**What is required**
Repeat the data below in full. Pictures must not be part of the copy.

**Dataset entries**
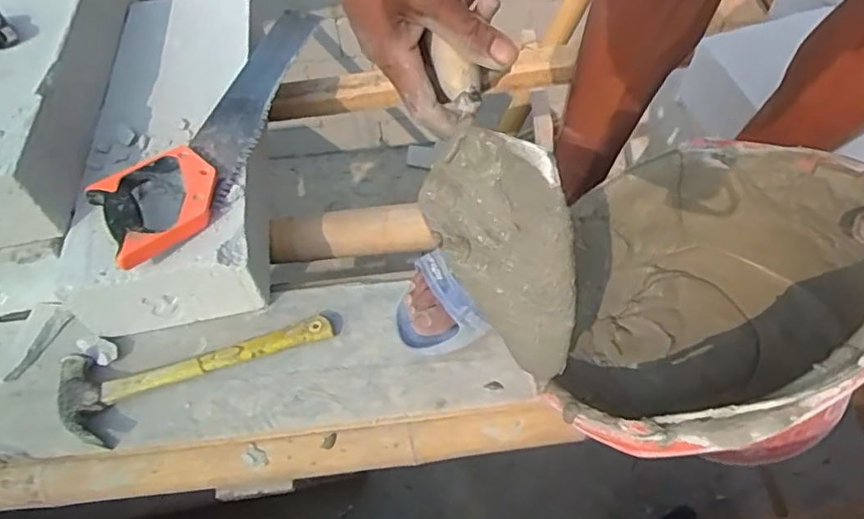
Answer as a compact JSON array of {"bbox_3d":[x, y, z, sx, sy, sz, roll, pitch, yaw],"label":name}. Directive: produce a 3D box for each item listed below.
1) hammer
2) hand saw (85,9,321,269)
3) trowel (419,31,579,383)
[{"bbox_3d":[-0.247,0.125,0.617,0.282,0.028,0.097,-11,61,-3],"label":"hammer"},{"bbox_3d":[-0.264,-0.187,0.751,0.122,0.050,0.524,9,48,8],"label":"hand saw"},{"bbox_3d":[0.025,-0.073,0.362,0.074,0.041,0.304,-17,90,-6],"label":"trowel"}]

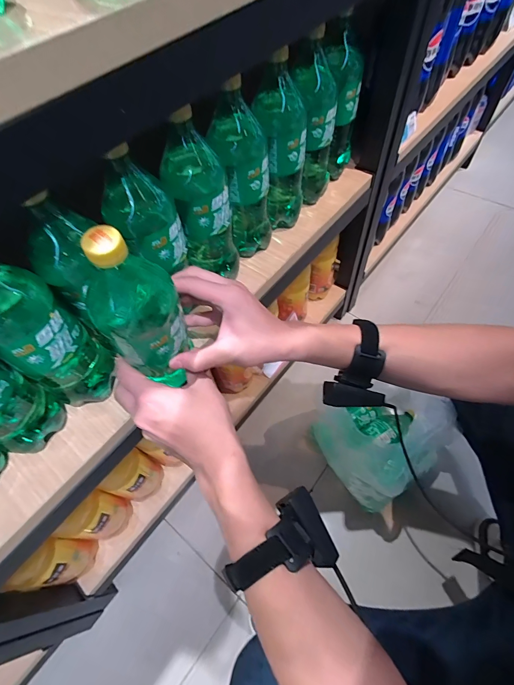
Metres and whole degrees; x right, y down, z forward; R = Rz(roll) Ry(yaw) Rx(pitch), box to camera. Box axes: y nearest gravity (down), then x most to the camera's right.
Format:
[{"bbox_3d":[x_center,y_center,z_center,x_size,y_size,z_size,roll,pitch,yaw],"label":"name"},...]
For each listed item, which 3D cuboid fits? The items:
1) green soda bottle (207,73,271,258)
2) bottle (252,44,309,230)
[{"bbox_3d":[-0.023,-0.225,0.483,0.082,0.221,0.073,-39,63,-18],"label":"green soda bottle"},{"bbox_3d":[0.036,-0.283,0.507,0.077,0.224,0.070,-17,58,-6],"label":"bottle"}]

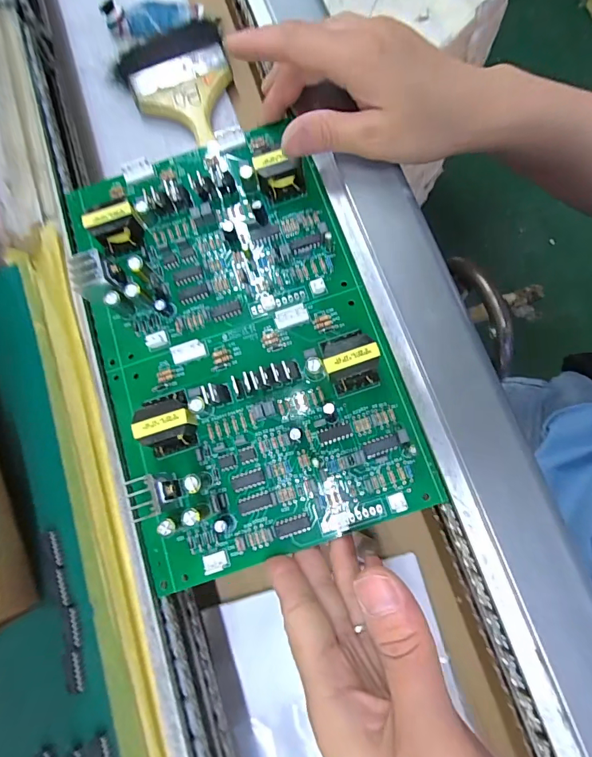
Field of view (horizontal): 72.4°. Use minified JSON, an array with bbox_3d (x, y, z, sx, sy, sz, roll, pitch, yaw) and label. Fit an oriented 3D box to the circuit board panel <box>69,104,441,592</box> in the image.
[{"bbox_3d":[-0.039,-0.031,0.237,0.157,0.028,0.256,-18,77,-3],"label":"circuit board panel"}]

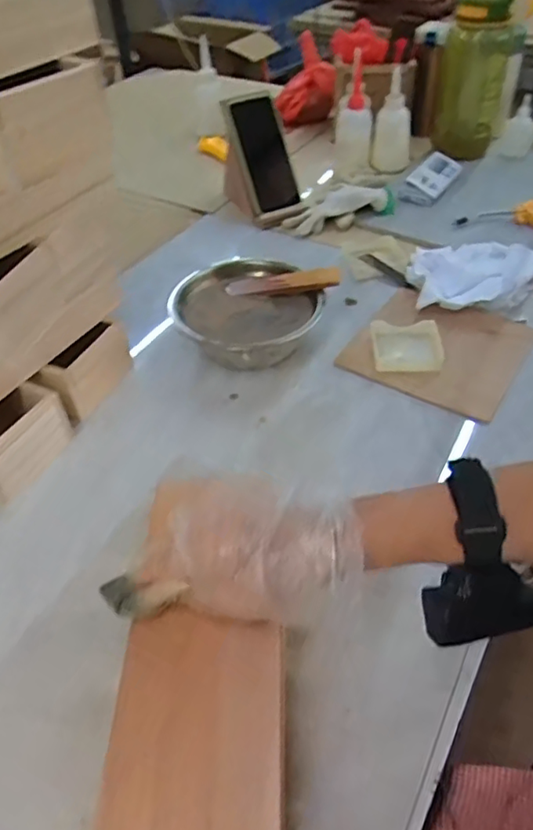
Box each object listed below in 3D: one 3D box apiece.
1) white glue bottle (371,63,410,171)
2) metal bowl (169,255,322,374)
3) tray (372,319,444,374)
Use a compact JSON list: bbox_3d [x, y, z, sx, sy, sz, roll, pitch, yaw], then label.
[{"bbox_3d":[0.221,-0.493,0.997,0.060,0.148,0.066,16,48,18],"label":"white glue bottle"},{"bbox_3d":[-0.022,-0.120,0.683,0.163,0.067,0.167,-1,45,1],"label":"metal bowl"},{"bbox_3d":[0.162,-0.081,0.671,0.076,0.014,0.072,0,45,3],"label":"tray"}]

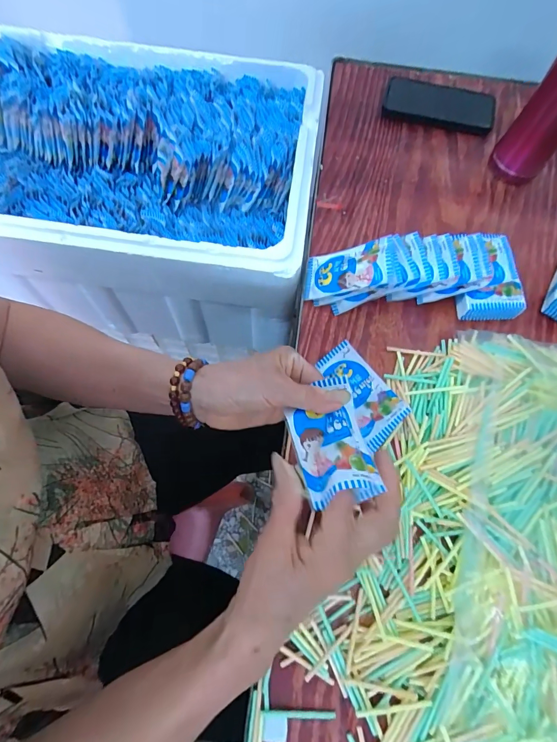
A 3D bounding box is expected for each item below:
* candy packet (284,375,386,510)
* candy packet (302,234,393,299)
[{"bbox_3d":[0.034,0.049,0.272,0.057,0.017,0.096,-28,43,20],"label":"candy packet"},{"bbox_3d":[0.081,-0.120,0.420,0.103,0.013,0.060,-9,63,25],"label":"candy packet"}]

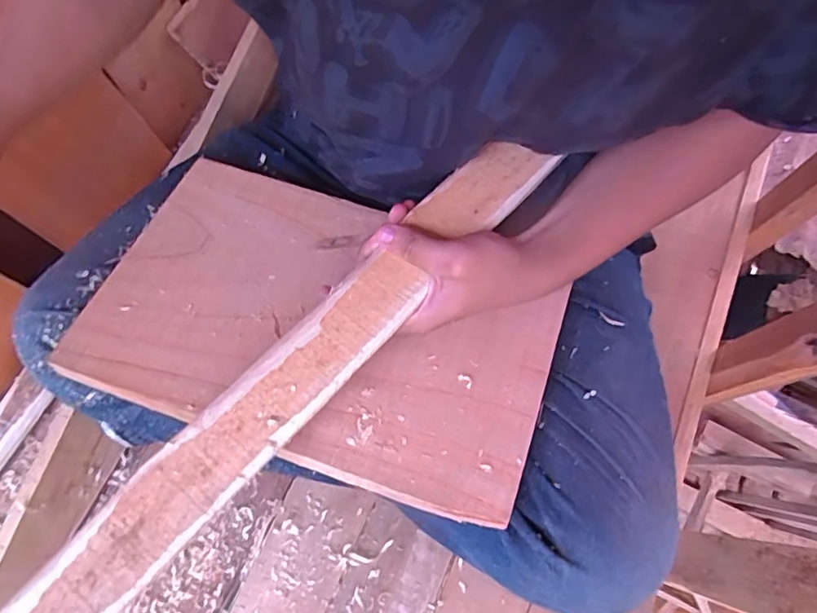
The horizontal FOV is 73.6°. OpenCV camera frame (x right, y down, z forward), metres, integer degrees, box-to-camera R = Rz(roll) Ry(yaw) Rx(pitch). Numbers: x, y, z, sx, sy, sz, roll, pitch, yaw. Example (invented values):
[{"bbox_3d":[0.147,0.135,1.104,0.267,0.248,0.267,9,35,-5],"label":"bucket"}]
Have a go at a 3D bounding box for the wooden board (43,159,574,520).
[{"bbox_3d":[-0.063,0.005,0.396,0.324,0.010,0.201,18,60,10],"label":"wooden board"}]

**Task result**
Answer as a compact JSON array of {"bbox_3d":[x, y, z, sx, sy, sz, roll, pitch, yaw],"label":name}. Directive: produce a 3D box for each item listed below.
1) hammer
2) hand saw (85,9,321,269)
3) trowel (419,31,579,383)
[{"bbox_3d":[-0.247,0.125,0.617,0.282,0.028,0.097,-11,61,-3],"label":"hammer"},{"bbox_3d":[-0.264,-0.187,0.751,0.122,0.050,0.524,9,48,8],"label":"hand saw"},{"bbox_3d":[0.025,-0.073,0.362,0.074,0.041,0.304,-17,90,-6],"label":"trowel"}]

Metres and whole degrees; x right, y down, z forward; R = Rz(roll) Ry(yaw) Rx(pitch), box to camera. Box axes: y nearest gravity (down), then x most to the camera's right.
Format:
[{"bbox_3d":[x_center,y_center,z_center,x_size,y_size,z_size,roll,pitch,yaw],"label":"name"},...]
For each listed item, which 3D cuboid fits? The items:
1) green soda bottle (207,73,271,258)
2) bottle (252,44,309,230)
[{"bbox_3d":[-0.023,-0.225,0.483,0.082,0.221,0.073,-39,63,-18],"label":"green soda bottle"},{"bbox_3d":[0.036,-0.283,0.507,0.077,0.224,0.070,-17,58,-6],"label":"bottle"}]

Field of view (horizontal): 72.4°. Use minified JSON, an array with bbox_3d (x, y, z, sx, sy, sz, roll, pitch, yaw) and label. Fit an oriented 3D box to the circuit board panel <box>69,104,441,592</box> in the image.
[{"bbox_3d":[-0.039,-0.031,0.237,0.157,0.028,0.256,-18,77,-3],"label":"circuit board panel"}]

Box each object listed below in 3D: one 3D box apiece.
1) white glue bottle (371,63,410,171)
2) metal bowl (169,255,322,374)
3) tray (372,319,444,374)
Use a compact JSON list: bbox_3d [x, y, z, sx, sy, sz, roll, pitch, yaw], then label.
[{"bbox_3d":[0.221,-0.493,0.997,0.060,0.148,0.066,16,48,18],"label":"white glue bottle"},{"bbox_3d":[-0.022,-0.120,0.683,0.163,0.067,0.167,-1,45,1],"label":"metal bowl"},{"bbox_3d":[0.162,-0.081,0.671,0.076,0.014,0.072,0,45,3],"label":"tray"}]

A 3D bounding box is expected for each item below:
* candy packet (284,375,386,510)
* candy packet (302,234,393,299)
[{"bbox_3d":[0.034,0.049,0.272,0.057,0.017,0.096,-28,43,20],"label":"candy packet"},{"bbox_3d":[0.081,-0.120,0.420,0.103,0.013,0.060,-9,63,25],"label":"candy packet"}]

The horizontal FOV is 73.6°. OpenCV camera frame (x right, y down, z forward), metres, integer degrees, box-to-camera R = Rz(roll) Ry(yaw) Rx(pitch). Numbers: x, y, z, sx, sy, sz, roll, pitch, yaw. Example (invented values):
[{"bbox_3d":[0.147,0.135,1.104,0.267,0.248,0.267,9,35,-5],"label":"bucket"}]
Have a go at a 3D bounding box for the wooden board (43,159,574,520).
[{"bbox_3d":[-0.063,0.005,0.396,0.324,0.010,0.201,18,60,10],"label":"wooden board"}]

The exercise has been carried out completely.